FLM-101B: Training 101 Billion Parameter Language Model with a $100K Budget

FLM 101B evaluating growth strategy

Researchers from Beijing University present FLM-101B, an open-source large language model (LLM) with 101 billion parameters trained from scratch with a budget of only $100K. Training LLMs at large scales like 100B+ parameters usually requires massive computational resources, making it inaccessible for many researchers. FLM-101B demonstrates the feasibility of training 100B+ LLMs at a fraction of typical costs through a novel growth strategy. This has the potential to accelerate research progress in this domain. The model code is available on HuggingFace.

FLM-101B was trained on a cluster of 24 DGX-A800 GPU (8×80G) servers. The authors leverage techniques like loss prediction across scales, mixed precision with bfloat16, and improvements over their prior work FreeLM. This enables stable training even at the 100B scale.

Model Architecture and Training Data

FLM-101B is based on the decoder-only GPT architecture, which has shown strong performance on language tasks. It incorporates two key modifications – the FreeLM objectives (language modeling + teacher objectives) and extrapolatable position embeddings (xPos) for better long sequence modeling. The hidden state size is 10,240, number of layers is 80, context window is 2,048, and number of attention heads is 80. AdamW is used with linear LR decay, weight decay, gradient clipping, and other optimized settings.

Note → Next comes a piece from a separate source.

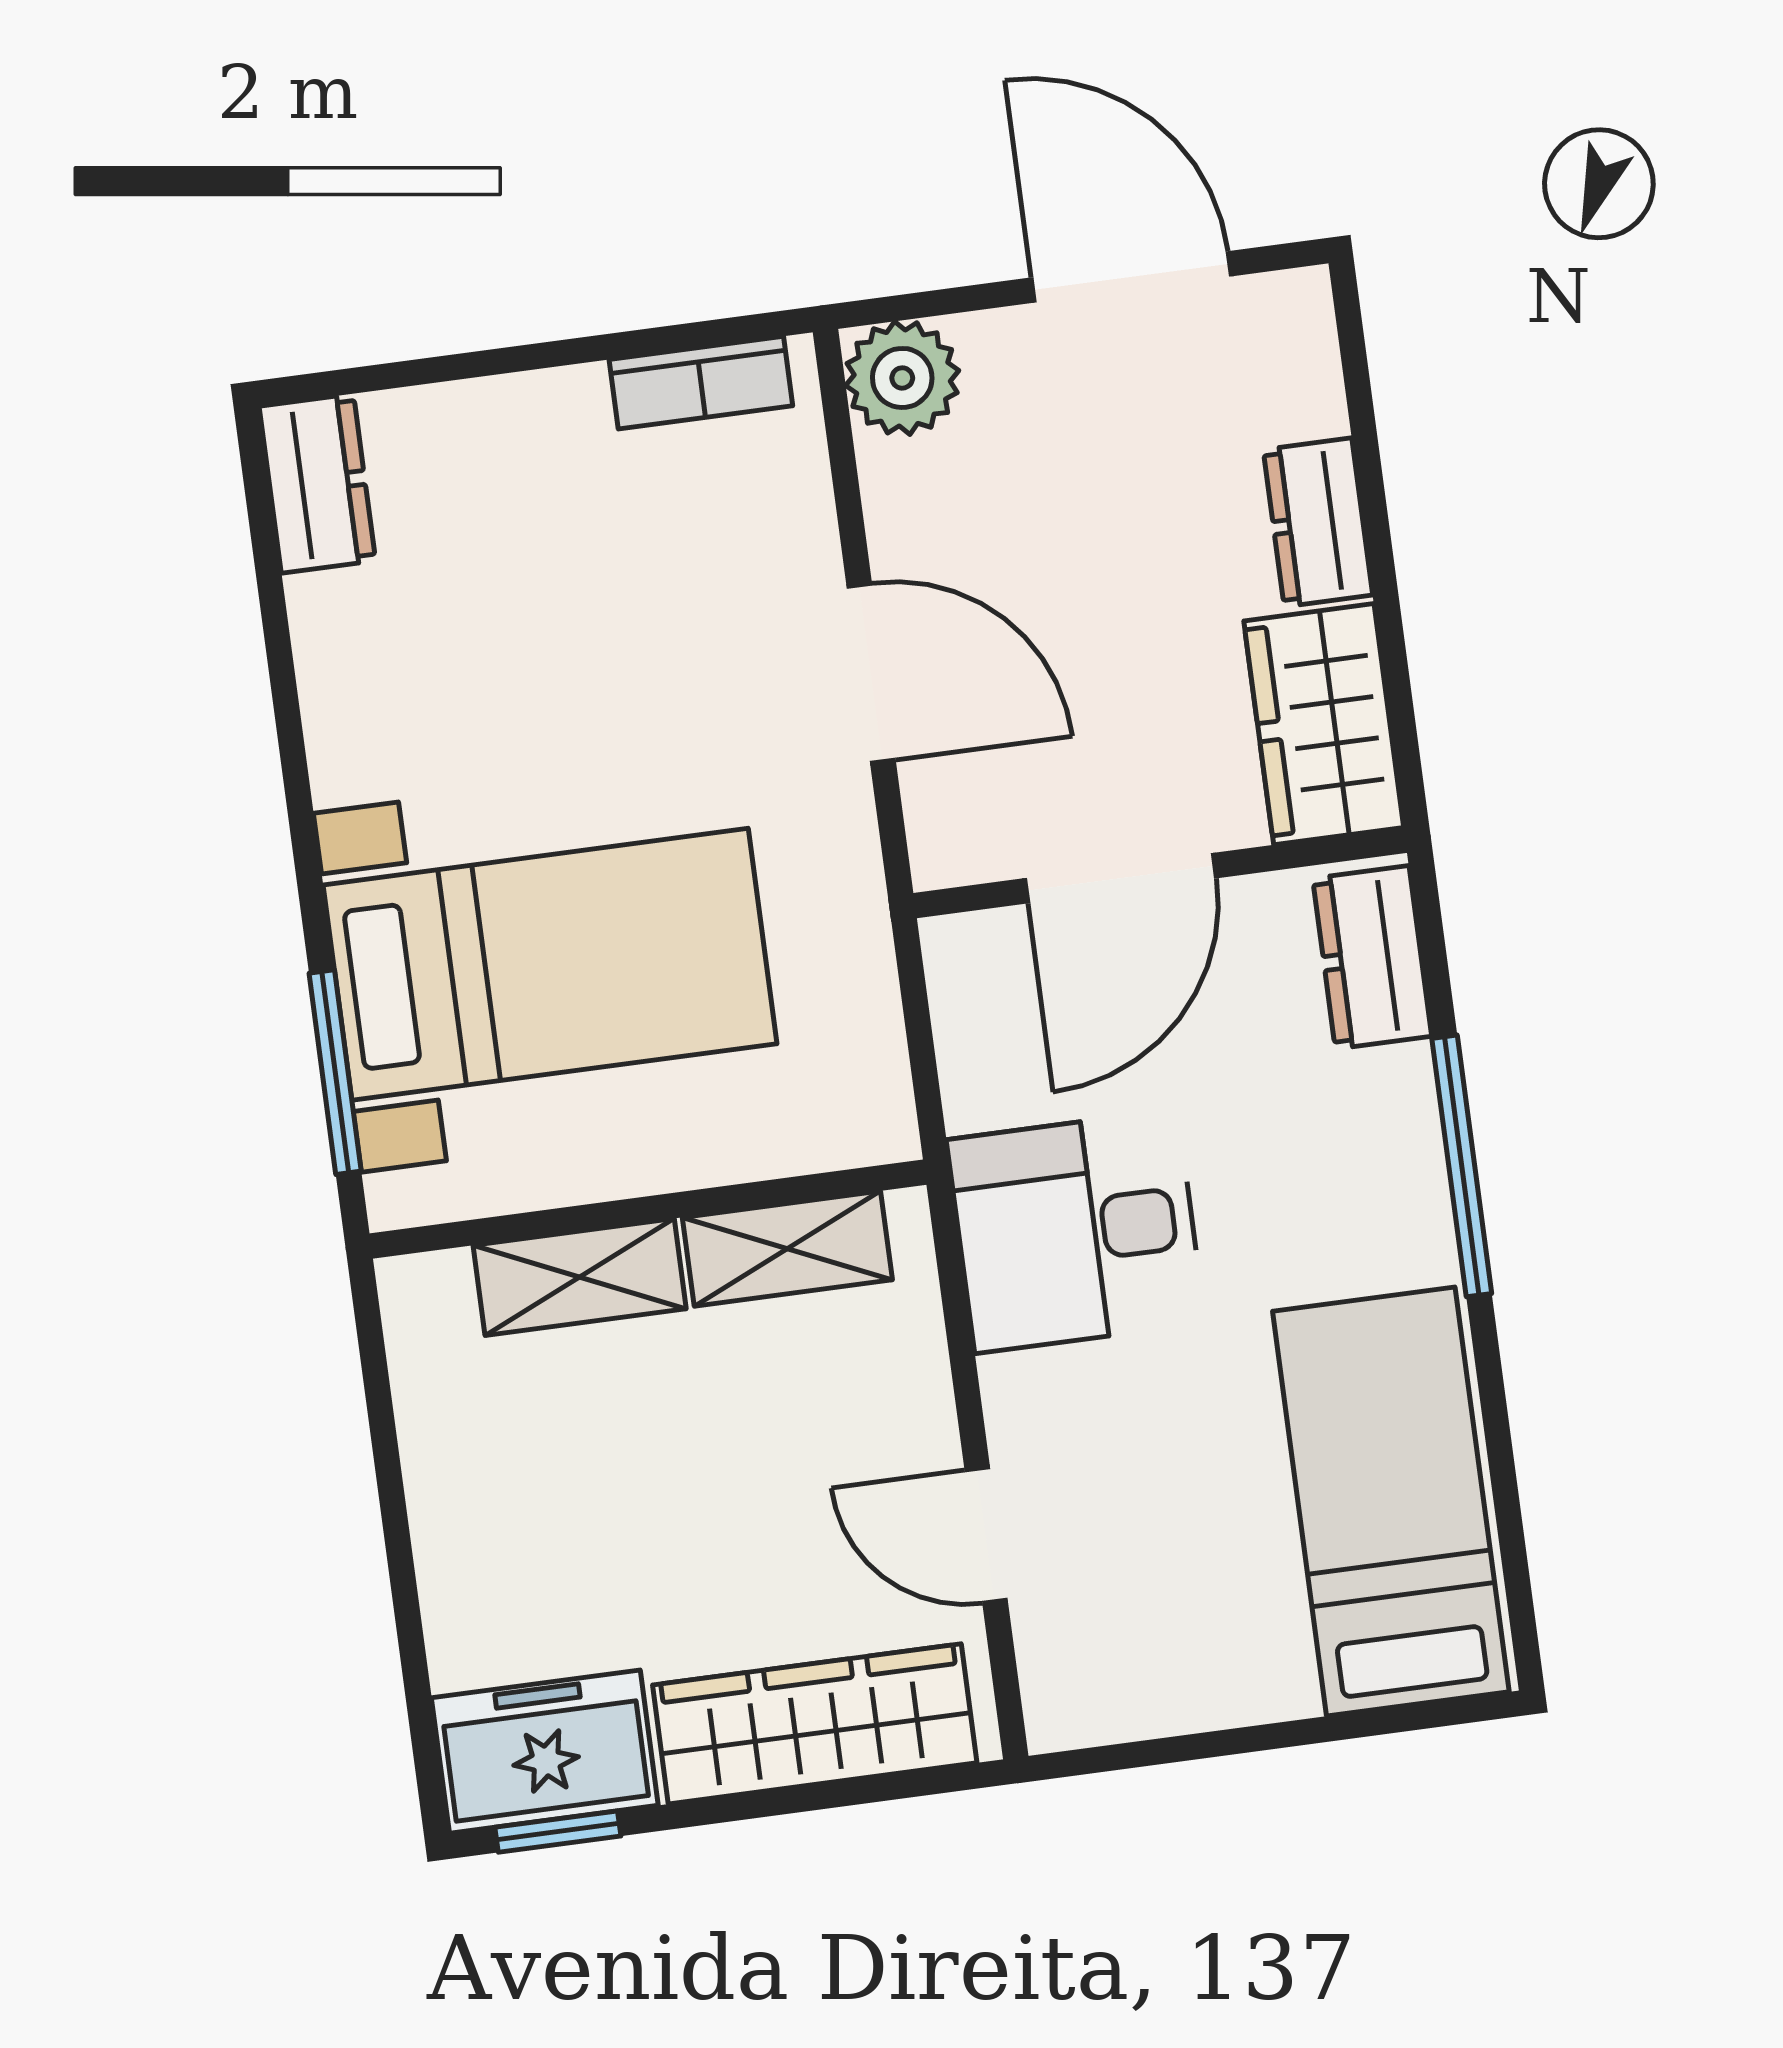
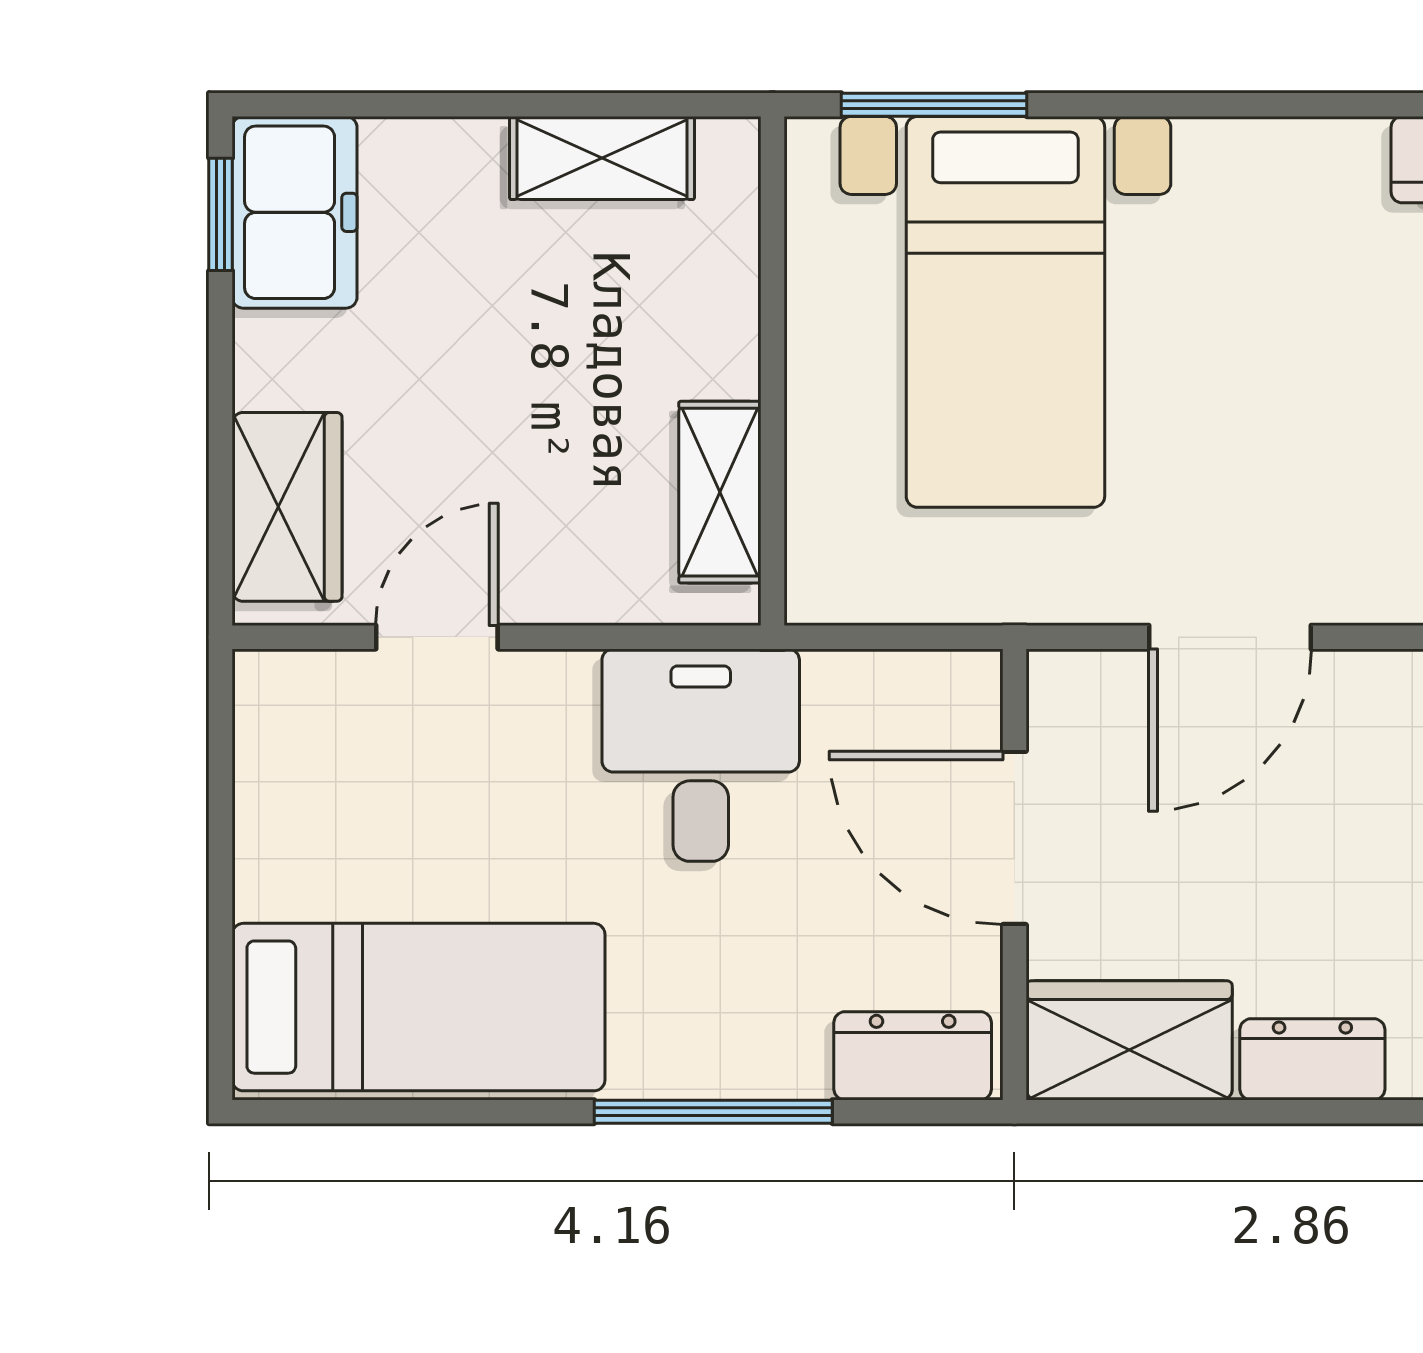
shelving: (580, 1277) -> (602, 158), moved, turned 90
wardrobe: (815, 1724) -> (287, 507), width x0.67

Following the growth strategy, the model was trained sequentially at 16B, 51B and finally 101B parameters. Training the model using the new approach took 21 days, which is 72% faster compared to training a 101B model from scratch (76 days).

Training FLM 101B

Each size inherits knowledge from the previous. The model was pre-trained on a mix of English (53.5%) and Chinese (46.5%) textual data. Additionally, some instructional data was used to improve comprehension skills. The two FreeLM objectives are unified into a single causal language modeling objective using special tokens. This improves training stability at scale.

Proposed Approach

The key idea is to start from a small model and grow it progressively to larger sizes during training. Specific techniques used include function-preserving growth for stability and knowledge inheritance, as well as cost-effective schedules to maximize data usage.

training loss

Here are some key ways the researchers address the computation challenges in training large language models like FLM-101B:

  • Growth Strategy: As discussed earlier, the growth strategy significantly reduces training costs by starting from a smaller model and progressively growing it. This avoids training the full 100B model from scratch.
  • Efficient Parallelism: The authors use a combination of data, tensor, and pipeline model parallelism strategies to maximize throughput on their multi-GPU cluster. This enables efficient scaling.
  • Mixed Precision: Mixed precision training with bfloat16 reduces memory usage and training time compared to regular float32. This further improves efficiency.
  • Loss Prediction: By predicting training loss across different scales, the authors find optimal hyperparameters for stability. This saves enormous trial-and-error costs.
  • Checkpoint Activation: Activating only parts of the model during training lowers activation costs. The authors use this to estimate the computational expenses of baseline models.

The techniques presented could potentially benefit the broader research community.

FLM-101B Results

Despite the low training cost, FLM-101B achieves competitive results compared to models like GPT-3, LLAMA 2 and GLM-130B on mainstream knowledge-based benchmarks. The additional IQ-test inspired evaluations also showcase FLM-101B’s reasoning skills.

Results FLM 101B

Knowledge Benchmarks:

  • On OpenAI’s TruthfulQA, FLM-101B achieves the best accuracy of 41.47% among baselines, outperforming GLM-130B by 2 points. This evaluates factual knowledge.
  • For ARC and HellaSwag which test commonsense reasoning, FLM-101B is comparable to GLM-130B despite using much less English data. The authors expect further improvements with more data.
  • On professional knowledge benchmarks like SuperGLUE and MMLU, FLM-101B lags behind models that use in-domain training data. But a knowledge-enhanced version achieves new SOTA.

IQ-Test Inspired Benchmarks:

  • On symbolic mapping tests like SuperGLUE-IQ and CLUE-IQ, FLM-101B achieves close to SOTA results compared to GPT-3 and GLM-130B.
  • For rule understanding, the proposed model outperforms GLM-130B significantly in counting and string replacement.
  • On pattern mining tests, FLM-101B surpasses GLM-130B by 11% on average and is comparable to GPT-3.
  • In anti-interference tests, FLM-101B demonstrates strong robustness, ranking 2nd behind GPT-3.

In summary, FLM-101B shows highly competitive performance relative to its training cost on both mainstream and IQ-test inspired benchmarks. The results validate the effectiveness of the proposed training methodology.